**TASK BRIEF**
Could you switch "Форум на Мурмане" to "Форум Заполярья" throughout the lines below and leave everything else unchanged? Omit the pictures from your answer.

**INPUT RECORDS**
+++
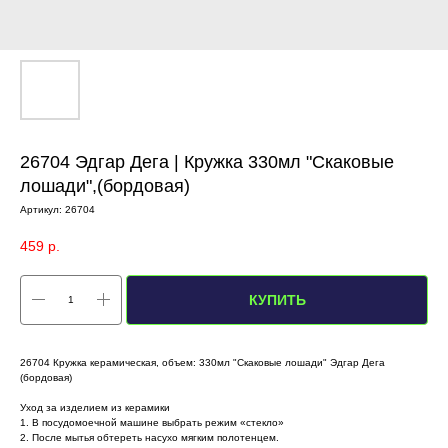
26704 Эдгар Дега | Кружка 330мл "Скаковые
лошади",(бордовая)
Артикул:
26704
459
р.
КУПИТЬ
26704 Кружка керамическая, объем: 330мл "Скаковые лошади" Эдгар Дега
(бордовая)
Уход за изделием из керамики
1. В посудомоечной машине выбрать режим «стекло»
2. После мытья обтереть насухо мягким полотенцем.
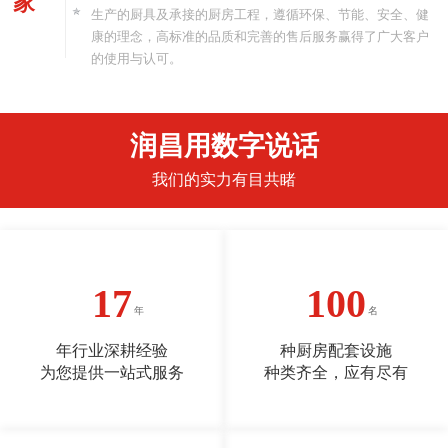
家
生产的厨具及承接的厨房工程，遵循环保、节能、安全、健
康的理念，高标准的品质和完善的售后服务赢得了广大客户
的使用与认可。
润昌用数字说话
我们的实力有目共睹
17
100
年行业深耕经验
种厨房配套设施
为您提供一站式服务
种类齐全，应有尽有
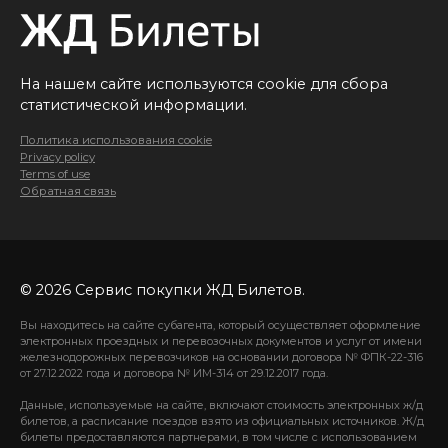
На нашем сайте используются cookie для сбора
статистической информации.
Политика использования cookie
Privacy policy
Terms of use
Обратная связь
© 2026 Сервис покупки ЖД Билетов.
Вы находитесь на сайте субагента, который осуществляет оформление
электронных проездных и перевозочных документов и услуг от имени
железнодорожных перевозчиков на основании договора № ФПК-22-316
от 27.12.2022 года и договора № ИМ-314 от 29.12.2017 года.
Данные, используемые на сайте, включают стоимость электронных ж/д
билетов, а расписание поездов взято из официальных источников. Ж/д
билеты предоставляются партнерами, в том числе с использованием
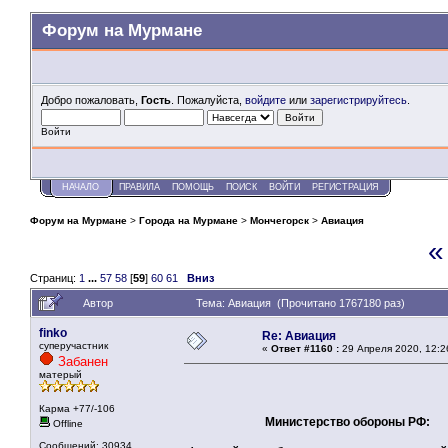
Форум на Мурмане
Добро пожаловать,
Гость
. Пожалуйста,
войдите
или
зарегистрируйтесь
.
Войти
НАЧАЛО
ПРАВИЛА
ПОМОЩЬ
ПОИСК
ВОЙТИ
РЕГИСТРАЦИЯ
Форум на Мурмане
>
Города на Мурмане
>
Мончегорск
>
Авиация
«
Страниц:
1
...
57
58
[
59
]
60
61
Вниз
Автор
Тема: Авиация (Прочитано 1767180 раз)
finko
Re: Авиация
суперучастник
«
Ответ #1160 :
29 Апреля 2020, 12:2
Забанен
матерый
Карма +77/-106
Министерство обороны РФ:
Offline
Сообщений: 30934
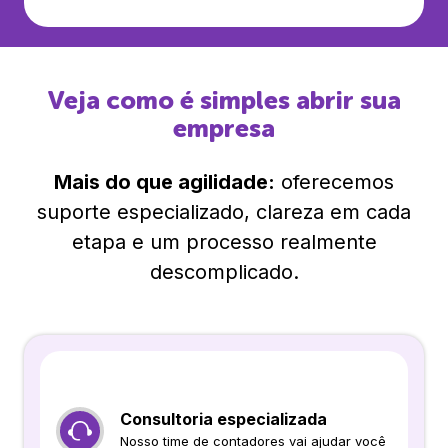
Veja como é simples abrir sua
empresa
Mais do que agilidade:
oferecemos
suporte especializado, clareza em cada
etapa e um processo realmente
descomplicado.
Consultoria especializada
Nosso time de contadores vai ajudar você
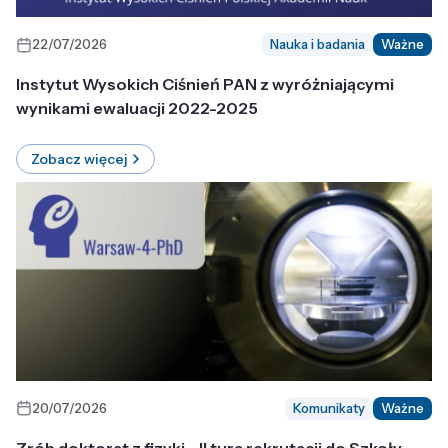
22/07/2026
Nauka i badania
Ważne
Instytut Wysokich Ciśnień PAN z wyróżniającymi
wynikami ewaluacji 2022-2025
Zobacz więcej
20/07/2026
Komunikaty
Ważne
Zrób doktorat z fizyki - II tura rekrutacji do Szkoły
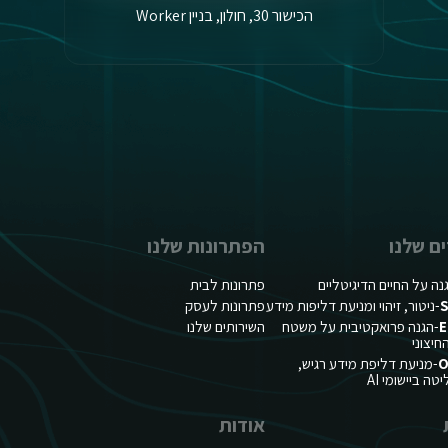
הכישור 30, חולון, בניין Worker
ם שלנו
הפתרונות שלנו
נה על החיים הדיגיטליים
פתרונות לבית
S
-ניטור, זיהוי ומניעת דליפות מידע
פתרונות לעסק
E
-הגנה פרואקטיבית על משטח
השירותים שלנו
יצוני
O
-מניעת דליפת מידע רגיש,
ה ביישומי AI
אודות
+++
**OUTPUT OF THE EXERCISE**
26704 Эдгар Дега | Кружка 330мл "Скаковые
лошади",(бордовая)
Артикул:
26704
459
р.
КУПИТЬ
26704 Кружка керамическая, объем: 330мл "Скаковые лошади" Эдгар Дега
(бордовая)
Уход за изделием из керамики
1. В посудомоечной машине выбрать режим «стекло»
2. После мытья обтереть насухо мягким полотенцем.
家
生产的厨具及承接的厨房工程，遵循环保、节能、安全、健
康的理念，高标准的品质和完善的售后服务赢得了广大客户
的使用与认可。
润昌用数字说话
我们的实力有目共睹
17
100
年行业深耕经验
种厨房配套设施
为您提供一站式服务
种类齐全，应有尽有
На нашем сайте используются cookie для сбора
статистической информации.
Политика использования cookie
Privacy policy
Terms of use
Обратная связь
© 2026 Сервис покупки ЖД Билетов.
Вы находитесь на сайте субагента, который осуществляет оформление
электронных проездных и перевозочных документов и услуг от имени
железнодорожных перевозчиков на основании договора № ФПК-22-316
от 27.12.2022 года и договора № ИМ-314 от 29.12.2017 года.
Данные, используемые на сайте, включают стоимость электронных ж/д
билетов, а расписание поездов взято из официальных источников. Ж/д
билеты предоставляются партнерами, в том числе с использованием
Форум Заполярья
Добро пожаловать,
Гость
. Пожалуйста,
войдите
или
зарегистрируйтесь
.
Войти
НАЧАЛО
ПРАВИЛА
ПОМОЩЬ
ПОИСК
ВОЙТИ
РЕГИСТРАЦИЯ
Форум Заполярья
>
Города на Мурмане
>
Мончегорск
>
Авиация
«
Страниц:
1
...
57
58
[
59
]
60
61
Вниз
Автор
Тема: Авиация (Прочитано 1767180 раз)
finko
Re: Авиация
суперучастник
«
Ответ #1160 :
29 Апреля 2020, 12:2
Забанен
матерый
Карма +77/-106
Министерство обороны РФ:
Offline
Сообщений: 30934
Veja como é simples abrir sua
empresa
Mais do que agilidade:
oferecemos
suporte especializado, clareza em cada
etapa e um processo realmente
descomplicado.
Consultoria especializada
Nosso time de contadores vai ajudar você
22/07/2026
Nauka i badania
Ważne
Instytut Wysokich Ciśnień PAN z wyróżniającymi
wynikami ewaluacji 2022-2025
Zobacz więcej
20/07/2026
Komunikaty
Ważne
Zrób doktorat z fizyki - II tura rekrutacji do Szkoły
הכישור 30, חולון, בניין Worker
ם שלנו
הפתרונות שלנו
נה על החיים הדיגיטליים
פתרונות לבית
S
-ניטור, זיהוי ומניעת דליפות מידע
פתרונות לעסק
E
-הגנה פרואקטיבית על משטח
השירותים שלנו
יצוני
O
-מניעת דליפת מידע רגיש,
ה ביישומי AI
אודות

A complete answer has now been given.